Even if we took the drastic step of insulating ourselves from the global oil market at some point down the road, we would still have to consider the oil needs of our allies. For better or for worse, our energy supply is tied up with the world’s petrostates. That won’t change until we stop consuming oil—an unlikely outcome in the near future.

Having said all that, this is still news to celebrate. It gives the US more flexibility in its Middle East policies and brings the country a new wave of wealth and jobs. That’s yet another reason to be optimistic about America’s future in this still-young century.

[Oil rig image courtesy of Shutterstock]

Published on May 9, 2013 2:30 pm
  • djul21

    have difficulty in language
    but this blog is very nice and helpful thax

    sorry little link sharing
    how wonderful to share

    sory please cek

    MERCUBUANA

  • http://www.facebook.com/alexander.scipio Alexander Scipio

    “Even if we took the drastic step of insulating ourselves from the global oil market at some point down the road, we would still have to consider the oil needs of our allies. ” That’s OK, Dr Mead, Obama is fixing this, too. Soon we won’t HAVE any allies to worry about.

  • http://www.facebook.com/people/Luke-Lea/579129865 Luke Lea

    Even if North America becomes completely oil self-sufficient—a possibility if you count Canada’s oil supplies in the equation as well—the continent will still be vulnerable to international oil price spikes.

    A point that is too rarely made. The strategic importance of the Persian Gulf is not about to go away.

  • Aaron Bernard

    “The result is that the price of oil drilled in the US is tied to the price of oil abroad.
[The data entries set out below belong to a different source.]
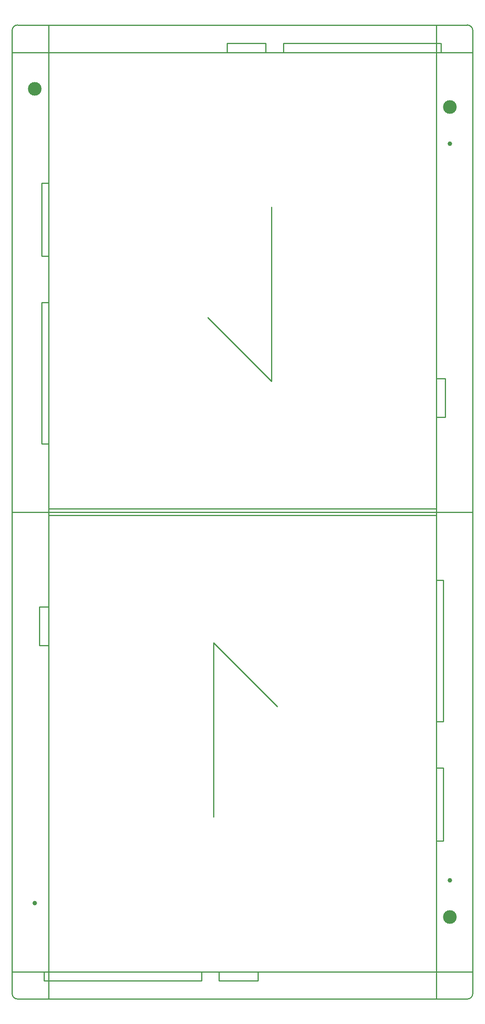
<source format=gbr>
*
%FSLAX45Y45*%
%MOMM*%
%ADD10C,0.254000*%
%ADD11C,3.000000*%
%ADD12C,1.000000*%
%IPPOS*%
%LNdrill_lev.gbr*%
%LPD*%
%SRX1Y1I0J0*%
G01*
G75*
G54D10*
X000799999Y000000000D02*
Y010750005D01*
Y010600005D02*
X009300008D01*
Y000000000D01*
X010100008Y000599999D02*
X000000000D01*
X009300008Y010600005D02*
Y000599999D01*
X000799999D01*
Y010600005D01*
X009300008D01*
X000599999Y007750060D02*
Y008600074D01*
X009450008Y005067899D02*
Y003467900D01*
X005386999Y000399999D02*
X004536999D01*
X000799999D02*
Y000599999D01*
X004149999Y000399999D02*
Y000599999D01*
X004536999Y000399999D02*
Y000599999D01*
X005386999Y000399999D02*
Y000599999D01*
X000599999Y008600074D02*
X000799999D01*
X000599999Y007750060D02*
X000799999D01*
X009450008Y003467900D02*
X009300008D01*
X009450008Y005067899D02*
X009300008D01*
X009450008Y006083899D02*
X009300008D01*
X009450008Y009183899D02*
X009300008D01*
X004149999Y000399999D02*
X000699999D01*
X009450008Y009183899D02*
Y006083899D01*
X004417168Y007807075D02*
Y003993862D01*
Y007807075D02*
X005814557Y006409686D01*
X009300008Y021350011D02*
Y010600005D01*
Y010750005D02*
X000799999D01*
Y021350011D01*
X000000000Y020750011D02*
X010100008D01*
X000799999Y010750005D02*
Y020750011D01*
X009300008D01*
Y010750005D01*
X000799999D01*
X009500008Y013599950D02*
Y012749936D01*
X000650000Y016282111D02*
Y017882110D01*
X004713008Y020950011D02*
X005563008D01*
X009300008D02*
Y020750011D01*
X005950008Y020950011D02*
Y020750011D01*
X005563008Y020950011D02*
Y020750011D01*
X004713008Y020950011D02*
Y020750011D01*
X009500008Y012749936D02*
X009300008D01*
X009500008Y013599950D02*
X009300008D01*
X000650000Y017882110D02*
X000799999D01*
X000650000Y016282111D02*
X000799999D01*
X000650000Y015266111D02*
X000799999D01*
X000650000Y012166111D02*
X000799999D01*
X005950008Y020950011D02*
X009387623D01*
X000650000Y012166111D02*
Y015266111D01*
X005682839Y013542935D02*
Y017356149D01*
Y013542935D02*
X004285451Y014940324D01*
X009980008Y000000000D02*
X000120000D01*
Y021350011D02*
X009980008D01*
X000000000Y000120000D02*
Y021230011D01*
X010100008D02*
Y000120000D01*
G54D11*
X000500000Y019950011D03*
X009600008Y019550011D03*
G54D12*
Y018750010D03*
G54D11*
Y001799999D03*
G54D12*
Y002600000D03*
X000500000Y002100000D03*
G54D10*
X000000000Y010675005D02*
X010100008D01*
Y000120000D02*
G02X009980008Y000000000I-000120000J000000000D01*
Y021350011D02*
G02X010100008Y021230011I000000000J-000120000D01*
X000000000D02*
G02X000120000Y021350011I000120000J000000000D01*
Y000000000D02*
G02X000000000Y000120000I000000000J000120000D01*
X009400008Y020950011D02*
G01Y020750011D01*
X000699999Y000399999D02*
Y000599999D01*
M02*

</source>
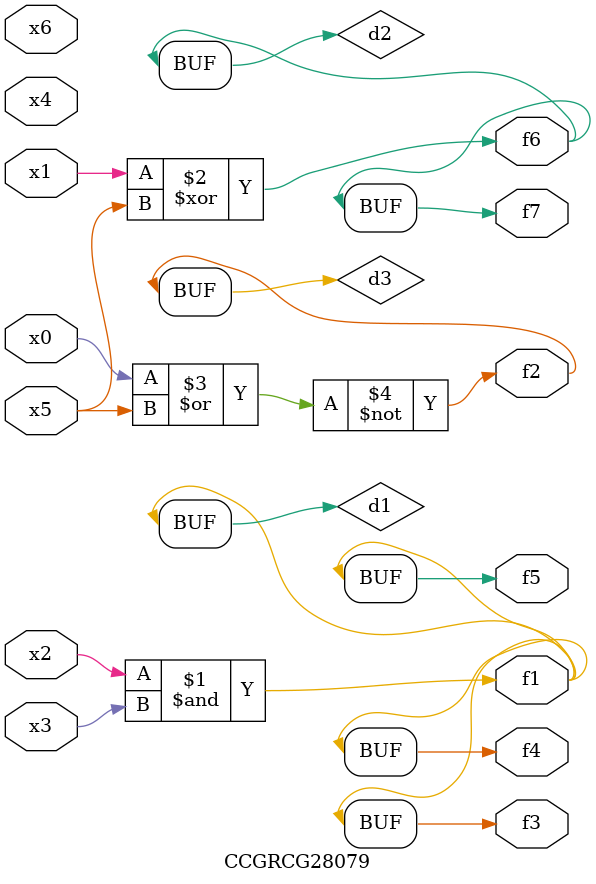
<source format=v>
module CCGRCG28079(
	input x0, x1, x2, x3, x4, x5, x6,
	output f1, f2, f3, f4, f5, f6, f7
);

	wire d1, d2, d3;

	and (d1, x2, x3);
	xor (d2, x1, x5);
	nor (d3, x0, x5);
	assign f1 = d1;
	assign f2 = d3;
	assign f3 = d1;
	assign f4 = d1;
	assign f5 = d1;
	assign f6 = d2;
	assign f7 = d2;
endmodule

</source>
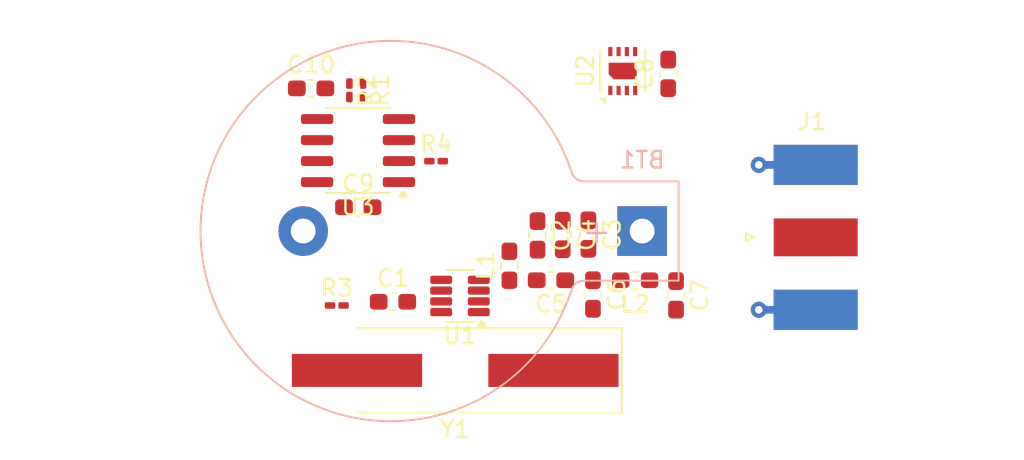
<source format=kicad_pcb>
(kicad_pcb
	(version 20241229)
	(generator "pcbnew")
	(generator_version "9.0")
	(general
		(thickness 1.6)
		(legacy_teardrops no)
	)
	(paper "A4")
	(layers
		(0 "F.Cu" signal)
		(2 "B.Cu" signal)
		(9 "F.Adhes" user "F.Adhesive")
		(11 "B.Adhes" user "B.Adhesive")
		(13 "F.Paste" user)
		(15 "B.Paste" user)
		(5 "F.SilkS" user "F.Silkscreen")
		(7 "B.SilkS" user "B.Silkscreen")
		(1 "F.Mask" user)
		(3 "B.Mask" user)
		(17 "Dwgs.User" user "User.Drawings")
		(19 "Cmts.User" user "User.Comments")
		(21 "Eco1.User" user "User.Eco1")
		(23 "Eco2.User" user "User.Eco2")
		(25 "Edge.Cuts" user)
		(27 "Margin" user)
		(31 "F.CrtYd" user "F.Courtyard")
		(29 "B.CrtYd" user "B.Courtyard")
		(35 "F.Fab" user)
		(33 "B.Fab" user)
		(39 "User.1" user)
		(41 "User.2" user)
		(43 "User.3" user)
		(45 "User.4" user)
		(47 "User.5" user)
		(49 "User.6" user)
		(51 "User.7" user)
		(53 "User.8" user)
		(55 "User.9" user)
	)
	(setup
		(pad_to_mask_clearance 0)
		(allow_soldermask_bridges_in_footprints no)
		(tenting front back)
		(pcbplotparams
			(layerselection 0x00000000_00000000_55555555_5755f5ff)
			(plot_on_all_layers_selection 0x00000000_00000000_00000000_00000000)
			(disableapertmacros no)
			(usegerberextensions no)
			(usegerberattributes yes)
			(usegerberadvancedattributes yes)
			(creategerberjobfile yes)
			(dashed_line_dash_ratio 12.000000)
			(dashed_line_gap_ratio 3.000000)
			(svgprecision 4)
			(plotframeref no)
			(mode 1)
			(useauxorigin no)
			(hpglpennumber 1)
			(hpglpenspeed 20)
			(hpglpendiameter 15.000000)
			(pdf_front_fp_property_popups yes)
			(pdf_back_fp_property_popups yes)
			(pdf_metadata yes)
			(pdf_single_document no)
			(dxfpolygonmode yes)
			(dxfimperialunits yes)
			(dxfusepcbnewfont yes)
			(psnegative no)
			(psa4output no)
			(plot_black_and_white yes)
			(sketchpadsonfab no)
			(plotpadnumbers no)
			(hidednponfab no)
			(sketchdnponfab yes)
			(crossoutdnponfab yes)
			(subtractmaskfromsilk no)
			(outputformat 1)
			(mirror no)
			(drillshape 1)
			(scaleselection 1)
			(outputdirectory "")
		)
	)
	(net 0 "")
	(net 1 "GND")
	(net 2 "VCC")
	(net 3 "Net-(U1-PAOUT)")
	(net 4 "Net-(C5-Pad1)")
	(net 5 "Net-(U2-SDA)")
	(net 6 "Net-(U2-SCL)")
	(net 7 "Net-(U1-DATA)")
	(net 8 "Net-(U2-~{RESET})")
	(net 9 "Net-(U1-Xtal1)")
	(net 10 "Net-(U1-Xtal2)")
	(net 11 "unconnected-(U1-CLKOUT-Pad5)")
	(net 12 "Net-(U2-ALERT)")
	(net 13 "unconnected-(U2-R-Pad7)")
	(net 14 "unconnected-(U3-~{RESET}{slash}PA0-Pad6)")
	(net 15 "Net-(J1-In)")
	(footprint "Sensor_Humidity:Sensirion_DFN-8-1EP_2.5x2.5mm_P0.5mm_EP1.1x1.7mm" (layer "F.Cu") (at 175.075 112.325 90))
	(footprint "Capacitor_SMD:C_0603_1608Metric_Pad1.08x0.95mm_HandSolder" (layer "F.Cu") (at 156.2375 113.375))
	(footprint "Resistor_SMD:R_0201_0603Metric_Pad0.64x0.40mm_HandSolder" (layer "F.Cu") (at 159.375 113.4925 -90))
	(footprint "Resistor_SMD:R_0201_0603Metric_Pad0.64x0.40mm_HandSolder" (layer "F.Cu") (at 158.55 113.4925 -90))
	(footprint "Connector_Coaxial:SMA_Molex_73251-1153_EdgeMount_Horizontal" (layer "F.Cu") (at 185.02 122.38 180))
	(footprint "Inductor_SMD:L_0603_1608Metric_Pad1.05x0.95mm_HandSolder" (layer "F.Cu") (at 168.225 124.1 90))
	(footprint "Capacitor_SMD:C_0603_1608Metric_Pad1.08x0.95mm_HandSolder" (layer "F.Cu") (at 171.45 122.2375 -90))
	(footprint "Capacitor_SMD:C_0603_1608Metric_Pad1.08x0.95mm_HandSolder" (layer "F.Cu") (at 159.0875 120.56))
	(footprint "Capacitor_SMD:C_0603_1608Metric_Pad1.08x0.95mm_HandSolder" (layer "F.Cu") (at 177.825 112.5 90))
	(footprint "Package_SO:SOIC-8_3.9x4.9mm_P1.27mm" (layer "F.Cu") (at 159.075 117.135 180))
	(footprint "Resistor_SMD:R_0201_0603Metric_Pad0.64x0.40mm_HandSolder" (layer "F.Cu") (at 163.7925 117.775))
	(footprint "Capacitor_SMD:C_0603_1608Metric_Pad1.08x0.95mm_HandSolder" (layer "F.Cu") (at 169.925 122.2625 -90))
	(footprint "Package_TO_SOT_SMD:SOT-23-8" (layer "F.Cu") (at 165.2375 125.925 180))
	(footprint "Inductor_SMD:L_0603_1608Metric_Pad1.05x0.95mm_HandSolder" (layer "F.Cu") (at 175.825 124.975 180))
	(footprint "Capacitor_SMD:C_0603_1608Metric_Pad1.08x0.95mm_HandSolder" (layer "F.Cu") (at 173.275 125.8375 -90))
	(footprint "Capacitor_SMD:C_0603_1608Metric_Pad1.08x0.95mm_HandSolder" (layer "F.Cu") (at 161.1875 126.275))
	(footprint "Crystal:Crystal_SMD_HC49-SD_HandSoldering" (layer "F.Cu") (at 164.95 130.425 180))
	(footprint "Resistor_SMD:R_0201_0603Metric_Pad0.64x0.40mm_HandSolder" (layer "F.Cu") (at 157.7925 126.5))
	(footprint "Capacitor_SMD:C_0603_1608Metric_Pad1.08x0.95mm_HandSolder" (layer "F.Cu") (at 173 122.2125 -90))
	(footprint "Capacitor_SMD:C_0603_1608Metric_Pad1.08x0.95mm_HandSolder" (layer "F.Cu") (at 178.3 125.8875 -90))
	(footprint "Capacitor_SMD:C_0603_1608Metric_Pad1.08x0.95mm_HandSolder" (layer "F.Cu") (at 170.7375 124.975 180))
	(footprint "Battery:BatteryHolder_Keystone_103_1x20mm" (layer "B.Cu") (at 176.250001 122 180))
	(embedded_fonts no)
)

</source>
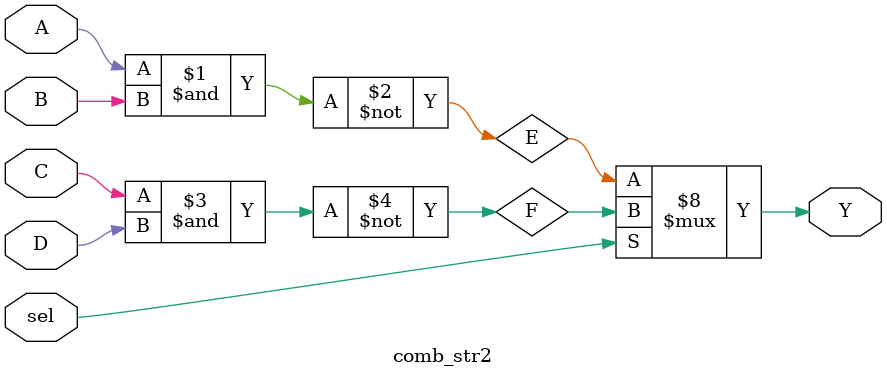
<source format=v>
`timescale 10ns/1ns
module comb_str2(Y,sel,A,B,C,D);
  output reg Y;
  input sel,A,B,C,D;
  wire E,F;
  
  nand n1(E,A,B);
  nand n2(F,C,D);
  
  always @(sel or E or F)
  if(!sel) Y=E;
  else Y=F;
  endmodule 
  

</source>
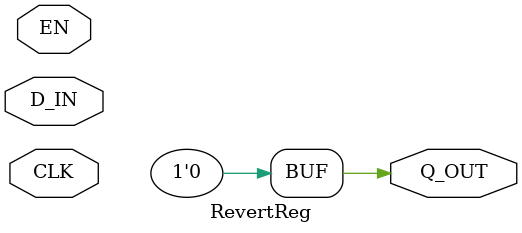
<source format=v>

`ifdef BSV_ASSIGNMENT_DELAY
`else
`define BSV_ASSIGNMENT_DELAY
`endif

module RevertReg(CLK, Q_OUT, D_IN, EN);

   parameter width = 1;
   parameter init  = { width {1'b0} } ;

   input     CLK;
   input     EN;
   input [width - 1 : 0] D_IN;
   output [width - 1 : 0] Q_OUT;

   assign Q_OUT = init;
endmodule

</source>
That’s partly why gas prices aren’t coming down as domestic production rises.”

    This is just wrong. American and Canadian oil is setting the marginal price per barrel, not overseas markets. It is precisely *because* oil is expensive that America and Canada are producing more of it, despite production costs being multiples of the cost / bbl of Middle Eastern oil. The cost will never drop below the marginal cost, so anyone who is expecting energy independence to majorly reduce prices is confusing cause and effect.

    We are, sadly, becoming energy independent because energy prices are remaining higher than expensively-produced shale.

  • teapartydoc

    Hmm. I wonder where that Thibeaux guy is right now.

  • http://www.facebook.com/profile.php?id=1395595659 R Bruce Beckner

    Of course, the concept of “energy-independent” “island America” makes no sense with crude being a globally-trade commodity. But Prof. Meade should also take note of the economic benefits to the US of not shipping millions of dollars out of the country to import crude oil, and keeping that money in North America, if not the United States. That is no small economic benefit.

    • rsbsail

      Agreed! The impact on the balance of trade is huge. Citibank had a report last year that said we would have a trade surplus in a few years due to the oil boom, and that would do wonders for the value of the dollar.

  • http://www.facebook.com/stuart.tulloss Stuart Tulloss

    The advantage of producing +100% of our own consumption, even if we export at one place and import at another, is not in the price comming down (althought that is always nice), it comes from the fact that the M.E. cannot cut us off and create panics. The Saudis are funding environmental groups, and may try to lower the world price to keep some of our production off line, but they still need to feed their country. The US is also more likely to export refined products which would count as high paying manufacturing jobs.

  • mikegiles

    Aren’t other costs, such as transportation, included in the price of oil? Even if it is marginally more expensive to drill oil in the US, in the US it goes into a pipeline right to the refinery, and right into a tank truck; as opposed to halfway around the world, to be refined, than another trip around the planet to where it will be used. Not to mention the price spike when the Middle Eastern types get seriously into killing each other again.